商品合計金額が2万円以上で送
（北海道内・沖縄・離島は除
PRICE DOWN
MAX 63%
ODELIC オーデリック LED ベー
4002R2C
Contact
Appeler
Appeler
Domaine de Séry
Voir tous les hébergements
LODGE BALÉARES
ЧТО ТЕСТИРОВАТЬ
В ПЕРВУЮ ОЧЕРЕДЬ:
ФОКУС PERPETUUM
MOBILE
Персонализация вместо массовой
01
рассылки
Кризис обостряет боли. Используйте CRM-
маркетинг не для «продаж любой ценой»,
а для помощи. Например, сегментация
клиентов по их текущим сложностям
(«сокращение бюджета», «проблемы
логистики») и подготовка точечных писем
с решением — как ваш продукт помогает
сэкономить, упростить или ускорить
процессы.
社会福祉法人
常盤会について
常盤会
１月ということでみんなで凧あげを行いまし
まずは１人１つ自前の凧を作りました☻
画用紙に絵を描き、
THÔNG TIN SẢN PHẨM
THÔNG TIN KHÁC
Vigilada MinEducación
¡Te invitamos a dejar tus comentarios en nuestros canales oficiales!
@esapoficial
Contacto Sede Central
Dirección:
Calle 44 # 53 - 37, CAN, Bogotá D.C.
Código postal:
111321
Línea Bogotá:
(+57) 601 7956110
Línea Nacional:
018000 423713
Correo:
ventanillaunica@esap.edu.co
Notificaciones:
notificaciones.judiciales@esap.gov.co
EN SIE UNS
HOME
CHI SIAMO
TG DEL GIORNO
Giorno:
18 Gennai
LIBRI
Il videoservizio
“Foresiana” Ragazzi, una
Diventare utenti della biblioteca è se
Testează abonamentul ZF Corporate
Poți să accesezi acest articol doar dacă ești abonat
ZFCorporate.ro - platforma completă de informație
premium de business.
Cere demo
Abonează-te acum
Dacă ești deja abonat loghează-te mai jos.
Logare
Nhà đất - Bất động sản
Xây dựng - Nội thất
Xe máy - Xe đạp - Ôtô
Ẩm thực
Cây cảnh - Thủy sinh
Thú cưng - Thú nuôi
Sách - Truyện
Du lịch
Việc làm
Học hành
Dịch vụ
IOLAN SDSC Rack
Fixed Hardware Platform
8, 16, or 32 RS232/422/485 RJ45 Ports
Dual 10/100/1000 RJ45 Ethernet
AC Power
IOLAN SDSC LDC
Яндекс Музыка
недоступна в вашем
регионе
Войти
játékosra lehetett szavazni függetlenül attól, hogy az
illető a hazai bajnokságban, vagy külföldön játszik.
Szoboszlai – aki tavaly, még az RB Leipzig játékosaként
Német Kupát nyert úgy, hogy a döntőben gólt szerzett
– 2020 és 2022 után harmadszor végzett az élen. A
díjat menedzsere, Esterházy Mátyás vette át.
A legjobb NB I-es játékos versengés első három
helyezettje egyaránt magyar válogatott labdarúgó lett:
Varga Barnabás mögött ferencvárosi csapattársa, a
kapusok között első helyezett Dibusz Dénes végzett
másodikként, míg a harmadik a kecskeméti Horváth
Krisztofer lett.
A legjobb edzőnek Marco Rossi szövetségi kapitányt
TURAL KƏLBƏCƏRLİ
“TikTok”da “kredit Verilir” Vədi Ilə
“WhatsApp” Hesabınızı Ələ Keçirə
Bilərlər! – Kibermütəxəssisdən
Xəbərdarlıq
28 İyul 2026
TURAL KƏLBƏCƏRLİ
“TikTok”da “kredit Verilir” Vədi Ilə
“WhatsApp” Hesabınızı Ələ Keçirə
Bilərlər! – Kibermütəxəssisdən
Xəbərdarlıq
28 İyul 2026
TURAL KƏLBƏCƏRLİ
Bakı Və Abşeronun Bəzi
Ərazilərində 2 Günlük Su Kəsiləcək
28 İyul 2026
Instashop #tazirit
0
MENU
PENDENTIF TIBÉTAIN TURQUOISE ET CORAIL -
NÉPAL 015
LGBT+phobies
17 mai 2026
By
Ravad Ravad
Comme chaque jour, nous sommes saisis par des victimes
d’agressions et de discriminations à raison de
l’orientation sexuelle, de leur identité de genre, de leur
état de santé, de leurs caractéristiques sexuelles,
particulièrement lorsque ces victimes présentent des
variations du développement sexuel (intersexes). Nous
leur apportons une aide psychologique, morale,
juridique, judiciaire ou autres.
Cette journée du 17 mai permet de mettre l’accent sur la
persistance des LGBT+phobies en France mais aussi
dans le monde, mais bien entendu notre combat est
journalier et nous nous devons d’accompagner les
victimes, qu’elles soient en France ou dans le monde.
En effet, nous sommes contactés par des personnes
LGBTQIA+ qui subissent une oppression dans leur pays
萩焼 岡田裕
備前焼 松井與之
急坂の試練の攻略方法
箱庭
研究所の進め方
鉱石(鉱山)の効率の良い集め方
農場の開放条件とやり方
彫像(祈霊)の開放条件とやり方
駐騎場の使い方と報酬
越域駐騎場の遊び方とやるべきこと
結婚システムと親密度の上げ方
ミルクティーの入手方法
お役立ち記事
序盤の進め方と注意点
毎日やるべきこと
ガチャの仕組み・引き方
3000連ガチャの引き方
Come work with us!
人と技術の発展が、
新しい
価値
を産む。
##########
__Aim of the task__
Above are some lines. Repeat exactly, and only, those from the line that has "másodikként, míg a" through the line that has "3000連ガチャの引き方".

__Solution for this exercise__
másodikként, míg a harmadik a kecskeméti Horváth
Krisztofer lett.
A legjobb edzőnek Marco Rossi szövetségi kapitányt
TURAL KƏLBƏCƏRLİ
“TikTok”da “kredit Verilir” Vədi Ilə
“WhatsApp” Hesabınızı Ələ Keçirə
Bilərlər! – Kibermütəxəssisdən
Xəbərdarlıq
28 İyul 2026
TURAL KƏLBƏCƏRLİ
“TikTok”da “kredit Verilir” Vədi Ilə
“WhatsApp” Hesabınızı Ələ Keçirə
Bilərlər! – Kibermütəxəssisdən
Xəbərdarlıq
28 İyul 2026
TURAL KƏLBƏCƏRLİ
Bakı Və Abşeronun Bəzi
Ərazilərində 2 Günlük Su Kəsiləcək
28 İyul 2026
Instashop #tazirit
0
MENU
PENDENTIF TIBÉTAIN TURQUOISE ET CORAIL -
NÉPAL 015
LGBT+phobies
17 mai 2026
By
Ravad Ravad
Comme chaque jour, nous sommes saisis par des victimes
d’agressions et de discriminations à raison de
l’orientation sexuelle, de leur identité de genre, de leur
état de santé, de leurs caractéristiques sexuelles,
particulièrement lorsque ces victimes présentent des
variations du développement sexuel (intersexes). Nous
leur apportons une aide psychologique, morale,
juridique, judiciaire ou autres.
Cette journée du 17 mai permet de mettre l’accent sur la
persistance des LGBT+phobies en France mais aussi
dans le monde, mais bien entendu notre combat est
journalier et nous nous devons d’accompagner les
victimes, qu’elles soient en France ou dans le monde.
En effet, nous sommes contactés par des personnes
LGBTQIA+ qui subissent une oppression dans leur pays
萩焼 岡田裕
備前焼 松井與之
急坂の試練の攻略方法
箱庭
研究所の進め方
鉱石(鉱山)の効率の良い集め方
農場の開放条件とやり方
彫像(祈霊)の開放条件とやり方
駐騎場の使い方と報酬
越域駐騎場の遊び方とやるべきこと
結婚システムと親密度の上げ方
ミルクティーの入手方法
お役立ち記事
序盤の進め方と注意点
毎日やるべきこと
ガチャの仕組み・引き方
3000連ガチャの引き方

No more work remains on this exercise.